Male sf neonates (>4–5 days of age) heterozygous for Ly5.1 and Ly5.2 were injected i.p. with a 50:50 mixture of WT (Ly5.1) and WASp^–/– (Ly5.2) CD4⁺CD25⁺ Tregs. Peripheral blood lymphocyte samples were analyzed at biweekly intervals starting at 14 days of age to measure the relative levels of donor Tregs. (A) Representative temporal analysis of the relative numbers of WT versus WASp^–/– Tregs. FACS analysis of input (left panel) CD4⁺CD25⁺-enriched WT/WASp^–/– Treg mixture stained for Ly5.1 and Ly5.2 (middle and right panels). Analysis of the relative level for each donor population within the CD4⁺Foxp3⁺ gate at time points indicated. Peripheral blood lymphocyte samples were costained for CD4, Foxp3, Ly5.1, and Ly5.2. (B) Graphic depiction of the relative percentage of WASp^–/– Tregs remaining at each time point in 3 animals, based upon phenotypic analysis as described in A.
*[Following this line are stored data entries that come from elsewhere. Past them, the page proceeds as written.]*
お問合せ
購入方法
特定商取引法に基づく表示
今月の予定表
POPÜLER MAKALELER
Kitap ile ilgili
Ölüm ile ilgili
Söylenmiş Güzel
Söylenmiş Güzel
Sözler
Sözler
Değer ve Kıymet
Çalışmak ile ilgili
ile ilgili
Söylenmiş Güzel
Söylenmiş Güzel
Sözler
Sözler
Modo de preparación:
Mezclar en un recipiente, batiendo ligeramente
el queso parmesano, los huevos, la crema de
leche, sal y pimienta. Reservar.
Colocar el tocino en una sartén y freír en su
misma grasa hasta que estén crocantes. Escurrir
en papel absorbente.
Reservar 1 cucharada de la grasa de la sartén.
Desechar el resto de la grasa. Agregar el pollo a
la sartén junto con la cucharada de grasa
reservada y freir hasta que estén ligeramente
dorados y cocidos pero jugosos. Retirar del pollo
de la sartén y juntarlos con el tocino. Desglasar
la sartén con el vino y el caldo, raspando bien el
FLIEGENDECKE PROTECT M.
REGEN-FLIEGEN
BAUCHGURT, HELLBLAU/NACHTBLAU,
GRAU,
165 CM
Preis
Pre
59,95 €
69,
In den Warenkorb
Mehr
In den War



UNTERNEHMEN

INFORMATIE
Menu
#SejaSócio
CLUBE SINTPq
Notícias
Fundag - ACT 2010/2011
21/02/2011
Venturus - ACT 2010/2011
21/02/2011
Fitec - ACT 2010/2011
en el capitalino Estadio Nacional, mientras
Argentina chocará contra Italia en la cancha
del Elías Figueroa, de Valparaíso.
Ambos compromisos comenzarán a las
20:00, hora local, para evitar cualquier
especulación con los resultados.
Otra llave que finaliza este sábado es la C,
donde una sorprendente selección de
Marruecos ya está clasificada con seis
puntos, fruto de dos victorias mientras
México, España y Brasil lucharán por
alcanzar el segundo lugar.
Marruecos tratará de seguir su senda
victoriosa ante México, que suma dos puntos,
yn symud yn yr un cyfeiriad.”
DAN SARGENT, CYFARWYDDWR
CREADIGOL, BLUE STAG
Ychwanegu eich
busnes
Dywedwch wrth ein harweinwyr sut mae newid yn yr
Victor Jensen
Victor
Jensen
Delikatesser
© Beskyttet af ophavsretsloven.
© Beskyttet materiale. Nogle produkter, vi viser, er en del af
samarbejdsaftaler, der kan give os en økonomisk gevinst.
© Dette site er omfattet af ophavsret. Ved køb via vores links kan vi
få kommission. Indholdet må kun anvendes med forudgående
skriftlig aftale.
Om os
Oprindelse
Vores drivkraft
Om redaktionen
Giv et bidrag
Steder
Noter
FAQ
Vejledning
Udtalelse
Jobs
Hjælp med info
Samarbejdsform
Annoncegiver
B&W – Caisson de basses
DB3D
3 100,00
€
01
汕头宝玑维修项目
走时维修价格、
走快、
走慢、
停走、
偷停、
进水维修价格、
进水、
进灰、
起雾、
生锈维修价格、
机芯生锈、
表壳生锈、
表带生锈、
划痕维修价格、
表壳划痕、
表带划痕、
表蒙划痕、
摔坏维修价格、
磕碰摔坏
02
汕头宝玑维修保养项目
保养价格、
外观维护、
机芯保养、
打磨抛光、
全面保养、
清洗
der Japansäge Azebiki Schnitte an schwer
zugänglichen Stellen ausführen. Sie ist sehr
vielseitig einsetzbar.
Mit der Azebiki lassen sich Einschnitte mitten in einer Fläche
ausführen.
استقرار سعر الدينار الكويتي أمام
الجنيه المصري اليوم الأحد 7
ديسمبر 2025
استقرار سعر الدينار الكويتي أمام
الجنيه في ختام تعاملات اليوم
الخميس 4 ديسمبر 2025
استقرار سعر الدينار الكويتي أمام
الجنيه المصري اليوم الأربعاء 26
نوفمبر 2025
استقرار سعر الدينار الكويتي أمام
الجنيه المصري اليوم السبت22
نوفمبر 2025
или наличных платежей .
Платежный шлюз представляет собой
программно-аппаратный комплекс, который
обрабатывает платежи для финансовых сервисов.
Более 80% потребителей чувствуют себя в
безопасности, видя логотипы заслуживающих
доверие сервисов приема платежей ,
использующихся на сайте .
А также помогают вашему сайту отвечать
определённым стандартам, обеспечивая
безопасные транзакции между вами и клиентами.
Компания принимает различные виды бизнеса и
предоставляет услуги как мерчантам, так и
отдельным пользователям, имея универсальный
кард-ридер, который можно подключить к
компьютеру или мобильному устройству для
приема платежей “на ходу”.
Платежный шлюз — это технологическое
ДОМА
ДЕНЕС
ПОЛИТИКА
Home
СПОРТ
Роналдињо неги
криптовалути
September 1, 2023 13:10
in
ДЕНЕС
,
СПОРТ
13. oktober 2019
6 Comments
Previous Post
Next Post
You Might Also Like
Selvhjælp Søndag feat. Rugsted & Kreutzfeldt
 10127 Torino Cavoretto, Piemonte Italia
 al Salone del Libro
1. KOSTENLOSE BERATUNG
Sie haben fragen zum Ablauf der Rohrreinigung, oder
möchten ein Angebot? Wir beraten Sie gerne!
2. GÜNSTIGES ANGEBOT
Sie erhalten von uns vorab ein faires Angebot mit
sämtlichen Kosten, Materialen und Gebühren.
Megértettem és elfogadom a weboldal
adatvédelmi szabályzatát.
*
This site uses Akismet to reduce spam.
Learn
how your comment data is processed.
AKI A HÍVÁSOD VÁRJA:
Figure 8. WASp^–/– Tregs demonstrate decreased homing receptor expression relative to WT Tregs.

Female WASp^+/– heterozygous mice (C57BL/6 strain) were analyzed for expression of CCR4, CCR6, CCR7, P selectin and E selectin ligands, and CD103 in WASp⁺ versus WASp^– Tregs in different tissues (spleen, peripheral LNs, mesenteric LNs, peritoneal fluid). (A) Total lymphocytes were stained with CD4, Foxp3, and WASp to identify Tregs (CD4⁺Foxp3⁺, upper gate) or CD4 T_EFF (CD4⁺Foxp3^–, lower gate) cells. (B) Histogram of relative WASp expression in Tregs. (C) Histogram of WASp expression in the CD4 T_EFF compartment. (D) Example of the relative percentage of splenic WASp^– versus WASp⁺ Tregs that coexpress CD103. (E) Mean ± SD for relative percentage of splenic Tregs coexpressing specific adhesion/homing receptors and WASp (with P values based upon paired 2-tailed Student’s t test). Similar data were obtained from other tissues. P sel. L, P selectin ligand; E sel. L, E selectin ligand.